Last week I was going to make this for dinner but Russell ended up being the Chef for the night! ha He was a little irritated making this because our non-stick wasn’t big enough so he had to use the other pan and the chicken was sticking a lot – he was wanting to use more oil …no, no, no Russell – hahaha! ANYWAYS – I said okay – so what is the deal with these? He just go mad because they kept sticking and wished he could use more oil – that was it! IF we had a bigger non-stick (note to self- need a new non stick larger skillet) everything would have been fine!
I bit in and it was HEAVEN!!!! OMG just like CHICK-FIL-A!!! You can make the chicken tenders the same way pretty much! I would LOVE to eat these just plain with a side!! I felt like I was eating the most terrible thing but it only had 180 for the chicken! We made the sandwiches with wheat buns (100 calories) and pickles so the sandwich was around 300! Perfect for those days when you just want a piece of fried chicken and don’t want to blow your calories for the day!
TRY THESE…TRUST ME YOU WON’T REGRET IT!! Perfect for this weekend!
Prep time: 1 hour
Cook time: 10 minutes
Yield: 4 servings
- 2 boneless, skinless chicken breasts
- 1 cup flour
- ½ cup sour dill pickle juice
- 2 Tbsp powdered sugar
- 1 egg
- 1 egg white
- ½ cup skim milk
- 1 tsp paprika
- 1 tsp salt
- ½ tsp black pepper
- ½ tsp garlic powder
- ½ tsp celery salt
- ½ tsp dried basil
- 2 tsp coconut oil
- Wrap the chicken breasts loosely between plastic wrap and pound gently with the flat side of a meat tenderizer until chicken is about ½ inch thick all around.

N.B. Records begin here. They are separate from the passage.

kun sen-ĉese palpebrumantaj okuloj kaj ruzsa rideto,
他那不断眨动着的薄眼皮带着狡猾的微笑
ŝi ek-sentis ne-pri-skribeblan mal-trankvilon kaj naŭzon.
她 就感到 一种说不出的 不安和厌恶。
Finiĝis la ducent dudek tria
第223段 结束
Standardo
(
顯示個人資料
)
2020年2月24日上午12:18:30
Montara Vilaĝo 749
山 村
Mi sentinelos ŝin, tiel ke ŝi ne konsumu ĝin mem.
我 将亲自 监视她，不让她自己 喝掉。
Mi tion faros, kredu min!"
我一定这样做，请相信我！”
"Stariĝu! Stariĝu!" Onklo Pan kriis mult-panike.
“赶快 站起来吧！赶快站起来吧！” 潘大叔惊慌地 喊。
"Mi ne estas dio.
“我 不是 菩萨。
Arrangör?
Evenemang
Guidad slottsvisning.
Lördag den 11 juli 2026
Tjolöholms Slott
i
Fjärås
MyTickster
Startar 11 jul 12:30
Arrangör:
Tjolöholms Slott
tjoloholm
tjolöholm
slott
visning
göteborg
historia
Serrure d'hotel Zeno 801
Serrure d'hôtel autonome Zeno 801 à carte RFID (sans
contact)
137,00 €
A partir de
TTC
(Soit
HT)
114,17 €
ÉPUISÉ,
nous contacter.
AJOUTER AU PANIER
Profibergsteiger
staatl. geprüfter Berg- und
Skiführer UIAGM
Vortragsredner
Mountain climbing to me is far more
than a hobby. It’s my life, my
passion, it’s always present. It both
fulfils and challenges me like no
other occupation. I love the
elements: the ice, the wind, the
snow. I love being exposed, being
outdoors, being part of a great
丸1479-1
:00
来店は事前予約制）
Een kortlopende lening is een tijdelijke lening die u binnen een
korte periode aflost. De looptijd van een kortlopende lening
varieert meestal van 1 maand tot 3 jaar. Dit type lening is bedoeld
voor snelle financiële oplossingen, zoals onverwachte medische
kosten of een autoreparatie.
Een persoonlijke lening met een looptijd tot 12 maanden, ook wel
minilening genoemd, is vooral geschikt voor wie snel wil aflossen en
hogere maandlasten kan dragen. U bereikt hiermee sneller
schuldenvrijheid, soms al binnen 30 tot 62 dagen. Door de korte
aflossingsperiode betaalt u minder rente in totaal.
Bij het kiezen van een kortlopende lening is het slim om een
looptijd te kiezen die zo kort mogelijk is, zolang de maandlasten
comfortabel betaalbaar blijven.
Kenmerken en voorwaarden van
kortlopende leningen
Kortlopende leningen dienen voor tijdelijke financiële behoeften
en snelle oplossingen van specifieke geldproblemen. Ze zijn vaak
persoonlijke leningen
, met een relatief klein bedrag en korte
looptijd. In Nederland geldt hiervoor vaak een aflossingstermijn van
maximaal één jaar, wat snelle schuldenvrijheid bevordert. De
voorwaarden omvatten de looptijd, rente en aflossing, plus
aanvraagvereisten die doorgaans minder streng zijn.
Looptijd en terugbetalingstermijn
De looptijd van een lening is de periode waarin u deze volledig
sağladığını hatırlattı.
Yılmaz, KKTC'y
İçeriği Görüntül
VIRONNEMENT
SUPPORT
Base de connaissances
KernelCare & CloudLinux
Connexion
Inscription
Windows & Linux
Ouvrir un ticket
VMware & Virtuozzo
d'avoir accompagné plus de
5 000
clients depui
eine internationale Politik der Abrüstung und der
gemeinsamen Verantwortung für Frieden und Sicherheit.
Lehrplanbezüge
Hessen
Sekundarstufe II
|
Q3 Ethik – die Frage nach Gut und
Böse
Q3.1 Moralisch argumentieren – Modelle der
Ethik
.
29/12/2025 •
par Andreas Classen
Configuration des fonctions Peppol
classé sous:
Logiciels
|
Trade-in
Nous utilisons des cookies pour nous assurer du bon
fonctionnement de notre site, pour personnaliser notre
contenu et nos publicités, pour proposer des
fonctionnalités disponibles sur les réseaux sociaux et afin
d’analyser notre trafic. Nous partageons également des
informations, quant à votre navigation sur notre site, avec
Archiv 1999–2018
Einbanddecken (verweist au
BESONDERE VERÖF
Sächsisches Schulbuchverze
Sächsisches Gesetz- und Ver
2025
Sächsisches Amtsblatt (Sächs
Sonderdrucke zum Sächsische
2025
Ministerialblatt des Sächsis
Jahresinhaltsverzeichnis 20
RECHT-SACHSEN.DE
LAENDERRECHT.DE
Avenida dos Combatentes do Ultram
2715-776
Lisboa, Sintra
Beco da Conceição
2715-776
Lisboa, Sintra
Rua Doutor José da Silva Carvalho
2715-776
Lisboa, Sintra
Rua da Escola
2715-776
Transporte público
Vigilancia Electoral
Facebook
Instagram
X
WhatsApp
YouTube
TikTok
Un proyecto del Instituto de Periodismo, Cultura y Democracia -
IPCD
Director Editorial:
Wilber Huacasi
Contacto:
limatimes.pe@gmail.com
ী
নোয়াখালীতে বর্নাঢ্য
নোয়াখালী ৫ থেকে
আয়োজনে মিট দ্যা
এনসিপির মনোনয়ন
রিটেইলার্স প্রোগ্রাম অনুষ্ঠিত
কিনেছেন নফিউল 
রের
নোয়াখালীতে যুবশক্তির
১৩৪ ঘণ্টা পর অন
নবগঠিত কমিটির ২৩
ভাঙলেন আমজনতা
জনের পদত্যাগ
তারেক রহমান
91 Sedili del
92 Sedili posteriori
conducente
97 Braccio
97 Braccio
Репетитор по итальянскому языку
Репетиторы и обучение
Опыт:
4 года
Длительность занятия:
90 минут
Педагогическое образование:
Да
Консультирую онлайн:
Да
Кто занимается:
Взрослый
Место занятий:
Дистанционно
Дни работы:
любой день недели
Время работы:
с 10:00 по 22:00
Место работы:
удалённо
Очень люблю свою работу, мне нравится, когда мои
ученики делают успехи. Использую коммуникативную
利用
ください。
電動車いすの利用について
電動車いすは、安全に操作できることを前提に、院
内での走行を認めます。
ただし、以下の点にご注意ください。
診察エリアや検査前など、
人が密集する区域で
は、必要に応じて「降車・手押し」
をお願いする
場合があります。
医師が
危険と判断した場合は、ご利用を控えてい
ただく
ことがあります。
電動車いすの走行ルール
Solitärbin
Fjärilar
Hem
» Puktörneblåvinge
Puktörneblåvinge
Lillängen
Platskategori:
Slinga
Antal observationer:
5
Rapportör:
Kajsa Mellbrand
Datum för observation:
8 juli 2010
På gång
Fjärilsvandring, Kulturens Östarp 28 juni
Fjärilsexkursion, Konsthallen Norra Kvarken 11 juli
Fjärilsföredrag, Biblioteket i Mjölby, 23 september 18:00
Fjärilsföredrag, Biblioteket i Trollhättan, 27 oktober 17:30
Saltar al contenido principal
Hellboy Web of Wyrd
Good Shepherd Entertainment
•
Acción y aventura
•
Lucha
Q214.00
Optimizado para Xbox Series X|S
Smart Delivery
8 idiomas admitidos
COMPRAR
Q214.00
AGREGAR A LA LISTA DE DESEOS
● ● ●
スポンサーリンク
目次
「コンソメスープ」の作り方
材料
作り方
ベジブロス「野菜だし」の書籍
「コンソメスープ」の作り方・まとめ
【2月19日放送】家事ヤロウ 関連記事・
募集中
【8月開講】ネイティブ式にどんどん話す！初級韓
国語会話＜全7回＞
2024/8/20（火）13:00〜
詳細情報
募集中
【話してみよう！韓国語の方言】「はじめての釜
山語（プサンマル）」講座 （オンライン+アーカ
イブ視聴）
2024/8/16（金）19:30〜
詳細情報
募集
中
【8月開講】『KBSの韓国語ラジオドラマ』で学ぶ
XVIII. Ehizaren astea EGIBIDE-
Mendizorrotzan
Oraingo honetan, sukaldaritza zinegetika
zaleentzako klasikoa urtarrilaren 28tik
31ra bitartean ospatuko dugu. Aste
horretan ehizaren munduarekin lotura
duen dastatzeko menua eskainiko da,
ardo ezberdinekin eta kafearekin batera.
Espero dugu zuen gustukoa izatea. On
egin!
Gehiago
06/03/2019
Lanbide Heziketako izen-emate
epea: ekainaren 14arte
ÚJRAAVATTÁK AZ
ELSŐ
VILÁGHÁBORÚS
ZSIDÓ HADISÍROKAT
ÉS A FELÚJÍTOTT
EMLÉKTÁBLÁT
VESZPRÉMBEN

- Cut each chicken breast into two equal pieces (equal size cutlets), as even as possible.
- Marinate the chicken breasts in the pickle juice for 30-60 minutes.
- Add egg, egg white and milk into bowl and whisk.
- Combine the flour, sugar, and spices in another bowl.
- Dip each chicken breast piece into the egg mixture on both sides, then coat in flour mixture on both sides.
- Heat the coconut oil in a skillet to about 345-350 degrees.
- Place chicken breasts in the pan, and lightly coat in coconut oil. Fry each chicken breast cutlet for 2 minutes on each side, or until golden and cooked through. (ours took longer than 2 minutes!!!!)
- serve on toasted buns with pickle slices or like Russell did bad bad Russell added ranch!